What First-Time Buyers Need To Know
Buying Your First Home
Knowing exactly what you need to do and how to go about it when it comes to getting on the property ladder for the first time can be confusing. From understanding how much money you need to put down as a deposit and how to get approved for the best-suited mortgage to knowing how to find the best home insurance policy and even what the best day of the week to move is, the housing market can be a potential minefield for first-time buyers.
Here at Chill Insurance, we offer plenty of free information to those looking to purchase their first home. To get you started, this guide looks at some of the essential information all first-time buyers need to know.
What constitutes a first-time buyer?
According to the official Central Bank of Ireland definition, a first-time buyer (FTB) is an individual who has never before, either by themselves or with others, purchased a house, apartment, or a site to build a home, in Ireland or abroad. When it comes to applying this definition to the sale and purchase of mortgages, a FTB is, “a borrower to whom no housing loan has ever before been advanced”.
But why is this distinction so important? Well, traditionally in Ireland, there were significant tax advantages of being a FTB - stamp duty was not required to be paid and a ‘tax relief source’ (TRS) on first-time mortgage interest was provided. However, TRS was abolished in 2012 and stamp duty rates were introduced in 2010 for FTBs.
That being said, there are still a number of key differences between FTB and Second and subsequent borrowers (SSB) that make this definition necessary. Firstly, FTBs only require a deposit of 10 per cent of a property’s purchase price, while SSBs typically need a minimum deposit of 20 per cent. Secondly, FTBs can take advantage of the Help to Buy rebate. This scheme is designed to aid FTBs in obtaining their deposit by providing a refund on income tax and deposit interest retention tax.
Can I get a first-time buyer mortgage?
Specialist FTB mortgages are available that differ from the mortgages on the market for SSBs. As a rule, a mortgage to the value of up to 3.5 times your annual income is available for FTBs. For joint applicants, this figure is based on a combined gross income. As discussed above, unlike SSBs that require a 20 per cent deposit in order to secure a mortgage, FTBs can borrow up to 90 per cent of the property value, therefore only requiring a 10 per cent deposit.

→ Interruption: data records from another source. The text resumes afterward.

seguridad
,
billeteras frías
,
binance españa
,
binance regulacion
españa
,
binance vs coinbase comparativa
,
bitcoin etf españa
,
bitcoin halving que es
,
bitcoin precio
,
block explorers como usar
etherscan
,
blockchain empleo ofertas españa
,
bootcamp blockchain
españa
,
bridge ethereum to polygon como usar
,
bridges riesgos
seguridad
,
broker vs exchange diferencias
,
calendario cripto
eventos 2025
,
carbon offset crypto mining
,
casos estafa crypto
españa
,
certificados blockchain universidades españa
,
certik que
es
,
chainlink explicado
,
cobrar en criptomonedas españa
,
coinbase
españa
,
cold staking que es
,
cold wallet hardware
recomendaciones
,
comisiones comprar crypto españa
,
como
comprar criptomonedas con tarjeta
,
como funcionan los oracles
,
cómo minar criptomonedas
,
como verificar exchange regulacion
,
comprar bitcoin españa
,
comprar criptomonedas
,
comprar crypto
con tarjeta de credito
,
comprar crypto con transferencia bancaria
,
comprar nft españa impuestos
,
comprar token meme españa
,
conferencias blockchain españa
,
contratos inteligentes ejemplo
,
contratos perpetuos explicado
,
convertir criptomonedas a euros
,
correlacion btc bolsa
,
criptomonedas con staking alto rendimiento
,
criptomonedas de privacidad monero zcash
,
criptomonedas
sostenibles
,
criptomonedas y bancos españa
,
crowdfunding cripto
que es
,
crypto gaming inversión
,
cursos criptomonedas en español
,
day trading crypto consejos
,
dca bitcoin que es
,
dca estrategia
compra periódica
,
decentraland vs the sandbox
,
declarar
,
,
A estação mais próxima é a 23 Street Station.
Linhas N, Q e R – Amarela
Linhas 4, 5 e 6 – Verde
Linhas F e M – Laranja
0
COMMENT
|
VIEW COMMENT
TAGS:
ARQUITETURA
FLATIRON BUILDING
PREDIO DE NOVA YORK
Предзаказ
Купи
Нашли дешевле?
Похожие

How do you get approved for a mortgage?
For the vast majority of people, before you can purchase a house you first need mortgage approval. At this point, it’s worth remembering that a mortgage is a long-term commitment between yourself and a bank - one that can last as long as 35 years - so you need to be certain that you have thought everything over properly and are personally ready for such a big commitment. Once you have decided that you’re ready, you need to prepare for mortgage approval. The process of getting yourself ready to apply for a mortgage can often take a few years and involves putting money aside to save for a deposit, paying off any other personal loans or credit card debts and generally working on managing your finances in a way that will pass the scrutiny of a bank’s lending officer.
Although FTBs do enjoy the benefits provided as part of the Help to Buy rebate incentive scheme, as well as lower deposit requirements, in order to secure a FTB mortgage, the key principles of mortgage approval still apply. These are:
- Your income should be secure - bear in mind that if you are a joint applicant, the incomes of both you and your partner need to be judged as secure.

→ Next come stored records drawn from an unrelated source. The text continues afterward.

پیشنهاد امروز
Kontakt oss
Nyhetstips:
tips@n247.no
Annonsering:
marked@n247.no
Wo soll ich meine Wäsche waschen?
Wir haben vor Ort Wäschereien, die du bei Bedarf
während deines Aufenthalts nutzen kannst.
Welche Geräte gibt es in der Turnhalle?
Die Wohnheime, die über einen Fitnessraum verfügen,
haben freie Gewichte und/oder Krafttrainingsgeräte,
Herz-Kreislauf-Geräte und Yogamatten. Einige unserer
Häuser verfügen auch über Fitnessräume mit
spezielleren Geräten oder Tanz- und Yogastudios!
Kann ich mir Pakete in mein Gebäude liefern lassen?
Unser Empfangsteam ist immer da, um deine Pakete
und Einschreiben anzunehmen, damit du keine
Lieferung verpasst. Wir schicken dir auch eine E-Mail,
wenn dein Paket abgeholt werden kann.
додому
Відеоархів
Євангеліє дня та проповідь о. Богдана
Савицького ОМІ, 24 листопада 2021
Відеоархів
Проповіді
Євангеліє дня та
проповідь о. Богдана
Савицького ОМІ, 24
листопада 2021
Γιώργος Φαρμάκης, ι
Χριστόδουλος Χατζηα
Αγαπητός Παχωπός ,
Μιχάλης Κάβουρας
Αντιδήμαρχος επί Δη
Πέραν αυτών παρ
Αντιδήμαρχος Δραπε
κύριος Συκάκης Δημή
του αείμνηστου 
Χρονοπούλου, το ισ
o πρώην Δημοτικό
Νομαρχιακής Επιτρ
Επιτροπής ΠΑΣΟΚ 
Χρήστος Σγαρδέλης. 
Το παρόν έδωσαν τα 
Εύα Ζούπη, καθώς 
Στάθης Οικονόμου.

- You have the correct cash deposit available - as a FTB, a 10 per cent deposit is required. For example, if the house you want to purchase costs €250,000, a cash deposit of €25,000 is needed. It is also important to remember that money for stamp duty and legal fees is required.
- You can supply acceptable evidence of affordability - this will be examined by your mortgage provider to ensure you can afford the repayments attached to the mortgage you have been offered, and can include a detailed analysis of your recent spending and savings patterns and rent payments.

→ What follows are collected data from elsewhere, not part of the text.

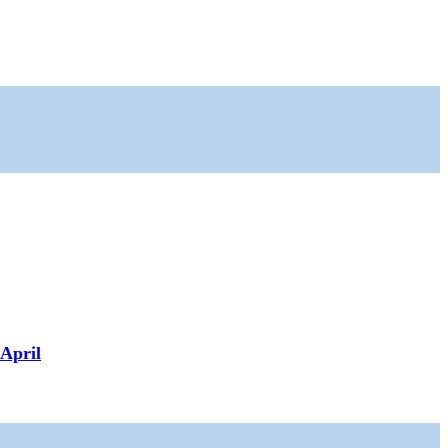
April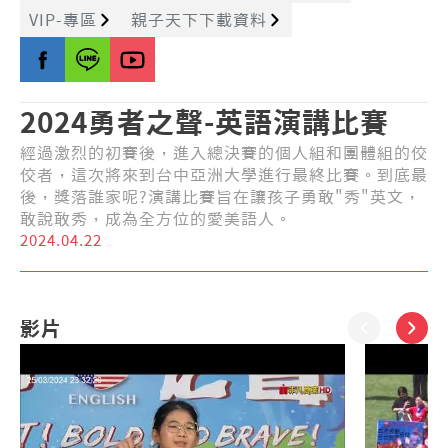
VIP-專區
親子天下下載資料
ACTIVITY
2024勇者之聲-英語演講比賽
首頁
活動影音
經過激烈的初賽後，進入總決賽的個人組和團體組的佼
2024愛美語國際全國演講比賽-TVBS新聞採訪
佼者，這次將來到台中亞洲大學進行最終比賽。到底最
後，獎落誰家呢?演講比賽旨在讓孩子勇敢"秀"英文，
敢說敢秀，成為全方位的愛美語人。
2024.04.22
影片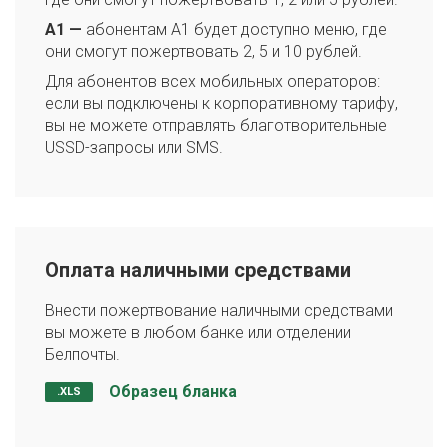
A1 —
абонентам A1 будет доступно меню, где
они смогут пожертвовать 2, 5 и 10 рублей.
Для абонентов всех мобильных операторов:
если вы подключены к корпоративному тарифу,
вы не можете отправлять благотворительные
USSD-запросы или SMS.
Оплата наличными средствами
Внести пожертвование наличными средствами
вы можете в любом банке или отделении
Белпочты.
Образец бланка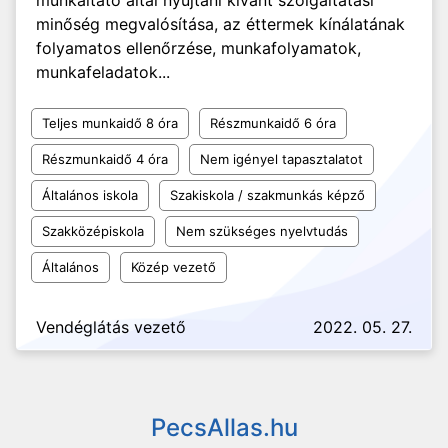
munkáltató által nyújtani kívánt szolgáltatási
minőség megvalósítása, az éttermek kínálatának
folyamatos ellenőrzése, munkafolyamatok,
munkafeladatok...
Teljes munkaidő 8 óra
Részmunkaidő 6 óra
Részmunkaidő 4 óra
Nem igényel tapasztalatot
Általános iskola
Szakiskola / szakmunkás képző
Szakközépiskola
Nem szükséges nyelvtudás
Általános
Közép vezető
Vendéglátás vezető
2022. 05. 27.
PecsAllas.hu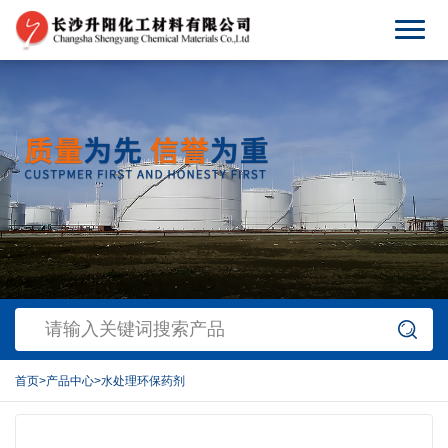
首页
>
产品中心
>
水处理环保药剂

- You have a good credit history and rating - your credit rating is based on your historic ability to repay loans. A well-managed financial history, with no loan or credit card debt, will mean you have a strong credit history. This in turn should make it easier for you to be approved for a mortgage.
How do deposits work?
A mortgage deposit is simply the amount of money a buyer must contribute upfront towards the property they are buying. As previously mentioned, the Central Bank of Ireland has set different rules regarding the level of deposit you need to pay based on whether you are a FTB or a SSB.
To reiterate, a FTB minimum deposit of 10 per cent is needed, with the bank paying the remaining 90 per cent. This 90 per cent is the amount you must repay with your long-term monthly repayments. For example, if you can afford to purchase a house for €250,000, your mortgage provider will lend you up to €225,000. You will be required to pay the remaining €25,000 yourself in the form of your deposit.
Similarly, if you are a SSB, you can typically borrow up to 80 per cent of the value of the property, leaving you to pay a deposit of 20 per cent upfront.
What is the best day to move house?
Although, on the face of it, the best day to move house is completely subjective and depends on your own personal circumstances, Friday tends to be a most popular moving day. Providing a gateway to the weekend, booking a Friday off work to complete your move allows for three consecutive days to deal with any unplanned issues, unpack and generally start to get settled in your new home.